George nodded, tentatively. “Been known to. But not often—I can’t write worth shit with a buzz on.”

“You write every day, do you?”

“I ought to. Sometimes it doesn’t work out that way.”

“I know how that is. Plan on doing any writing tonight?”

“Tonight? No, this is my vacation time.”

“Well then.” Abruptly, and with a suddenness that belied his years, Walter Smith turned and vaulted the fence in a single bound.

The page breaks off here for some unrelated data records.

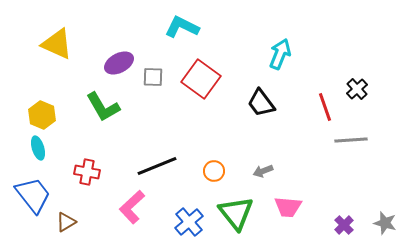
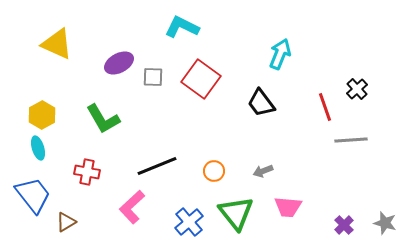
green L-shape: moved 12 px down
yellow hexagon: rotated 8 degrees clockwise
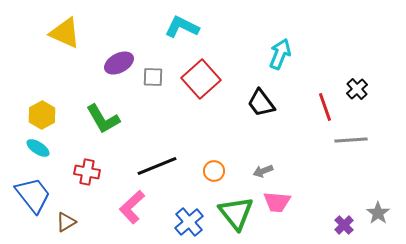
yellow triangle: moved 8 px right, 11 px up
red square: rotated 12 degrees clockwise
cyan ellipse: rotated 40 degrees counterclockwise
pink trapezoid: moved 11 px left, 5 px up
gray star: moved 7 px left, 10 px up; rotated 20 degrees clockwise
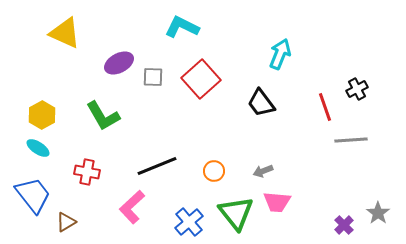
black cross: rotated 15 degrees clockwise
green L-shape: moved 3 px up
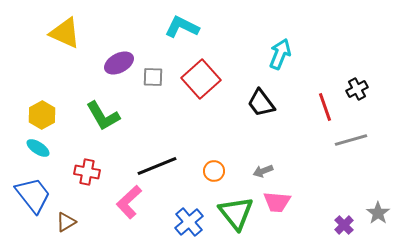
gray line: rotated 12 degrees counterclockwise
pink L-shape: moved 3 px left, 5 px up
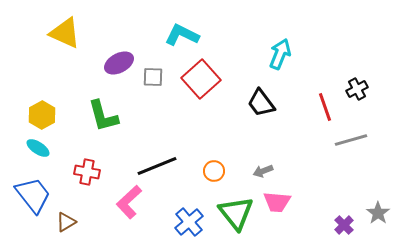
cyan L-shape: moved 8 px down
green L-shape: rotated 15 degrees clockwise
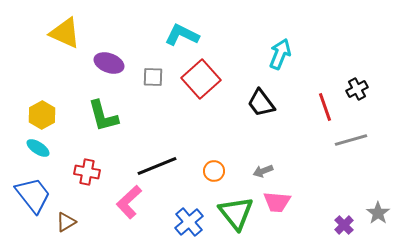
purple ellipse: moved 10 px left; rotated 48 degrees clockwise
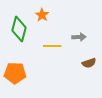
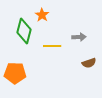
green diamond: moved 5 px right, 2 px down
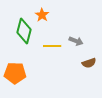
gray arrow: moved 3 px left, 4 px down; rotated 24 degrees clockwise
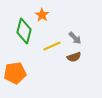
gray arrow: moved 1 px left, 3 px up; rotated 24 degrees clockwise
yellow line: rotated 24 degrees counterclockwise
brown semicircle: moved 15 px left, 6 px up
orange pentagon: rotated 10 degrees counterclockwise
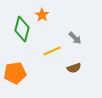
green diamond: moved 2 px left, 2 px up
yellow line: moved 5 px down
brown semicircle: moved 11 px down
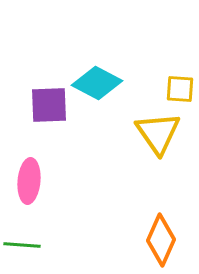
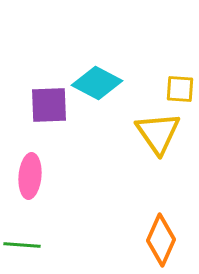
pink ellipse: moved 1 px right, 5 px up
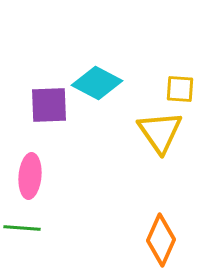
yellow triangle: moved 2 px right, 1 px up
green line: moved 17 px up
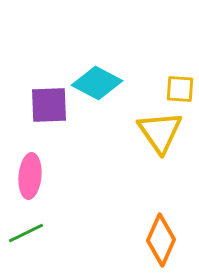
green line: moved 4 px right, 5 px down; rotated 30 degrees counterclockwise
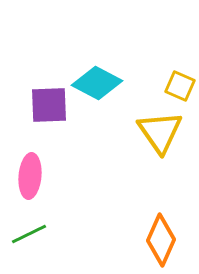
yellow square: moved 3 px up; rotated 20 degrees clockwise
green line: moved 3 px right, 1 px down
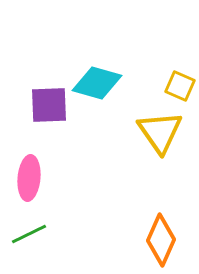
cyan diamond: rotated 12 degrees counterclockwise
pink ellipse: moved 1 px left, 2 px down
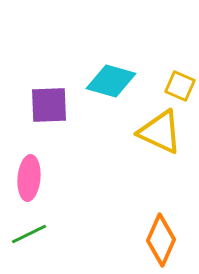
cyan diamond: moved 14 px right, 2 px up
yellow triangle: rotated 30 degrees counterclockwise
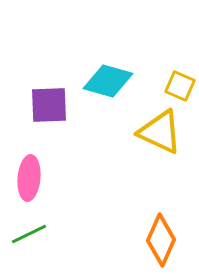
cyan diamond: moved 3 px left
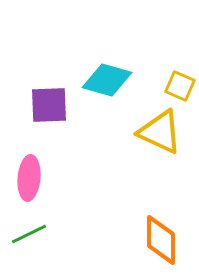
cyan diamond: moved 1 px left, 1 px up
orange diamond: rotated 24 degrees counterclockwise
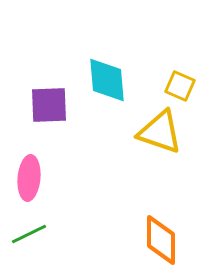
cyan diamond: rotated 69 degrees clockwise
yellow triangle: rotated 6 degrees counterclockwise
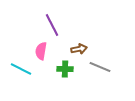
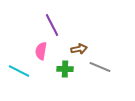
cyan line: moved 2 px left, 2 px down
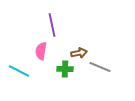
purple line: rotated 15 degrees clockwise
brown arrow: moved 4 px down
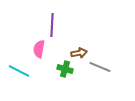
purple line: rotated 15 degrees clockwise
pink semicircle: moved 2 px left, 2 px up
green cross: rotated 14 degrees clockwise
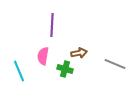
pink semicircle: moved 4 px right, 7 px down
gray line: moved 15 px right, 3 px up
cyan line: rotated 40 degrees clockwise
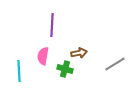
gray line: rotated 55 degrees counterclockwise
cyan line: rotated 20 degrees clockwise
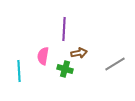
purple line: moved 12 px right, 4 px down
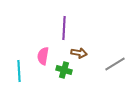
purple line: moved 1 px up
brown arrow: rotated 21 degrees clockwise
green cross: moved 1 px left, 1 px down
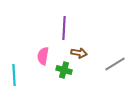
cyan line: moved 5 px left, 4 px down
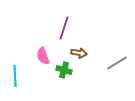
purple line: rotated 15 degrees clockwise
pink semicircle: rotated 30 degrees counterclockwise
gray line: moved 2 px right, 1 px up
cyan line: moved 1 px right, 1 px down
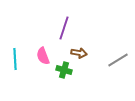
gray line: moved 1 px right, 3 px up
cyan line: moved 17 px up
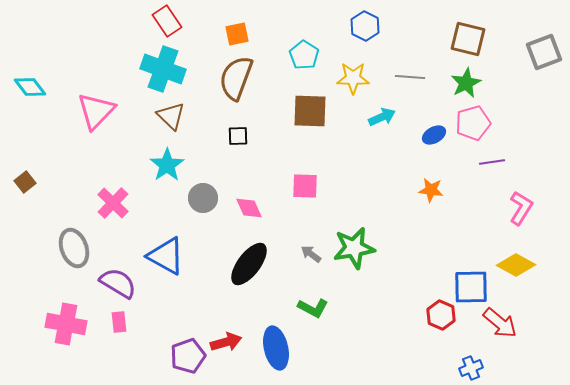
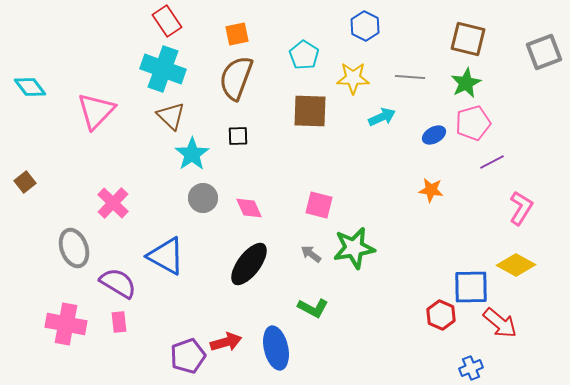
purple line at (492, 162): rotated 20 degrees counterclockwise
cyan star at (167, 165): moved 25 px right, 11 px up
pink square at (305, 186): moved 14 px right, 19 px down; rotated 12 degrees clockwise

Once on the far side he spun himself around several times, laughing like a schoolboy.

“Mr. Smith?” George inquired, fearing a brain tumor.

“George,” Walter replied, stopping his spin. “George, you’ll be happy to know that I’ve decided to give my full blessing to you and Aurora, whatever you may want to do with each other. Now how about we say screw formality and go get stoned over by that tree stump yonder?”

There are some offers which a wise man does not even consider rejecting. In any case, the sight of this senior citizen producing a joint from his breast pocket—and not just an ordinary joint, either, but a six-inch Bob Marley Memorial—so stunned George that he could not help but comply. Nodding, he too vaulted the fence and followed Walter down to the old tree stump, where they talked about their respective unorthodoxies for as long as conversation was still possible.

A long time they were out there, smoking by the stump; the sun finished setting, the stars flickered into life, and a cold breeze blew, bothering them not at all. They only went back to the house when Aurora came and got them—her eyes wide at the sight of the two men capering beneath the moon like mad priests—and long before that they were visited by the original aurora borealis, the glimmering Northern Lights. Caught up by that unearthly glow, a spectacle sent from a higher place, Walter Smith at last found peace, for now he knew, whether it ended well or poorly, his daughter’s life would not be average. George, never at peace—for storytellers and saints are not afforded such a luxury in this world—nevertheless appreciated the Lights as much as Walter did, for in that glow he could sense the soul of creation itself, and creation always made him smile.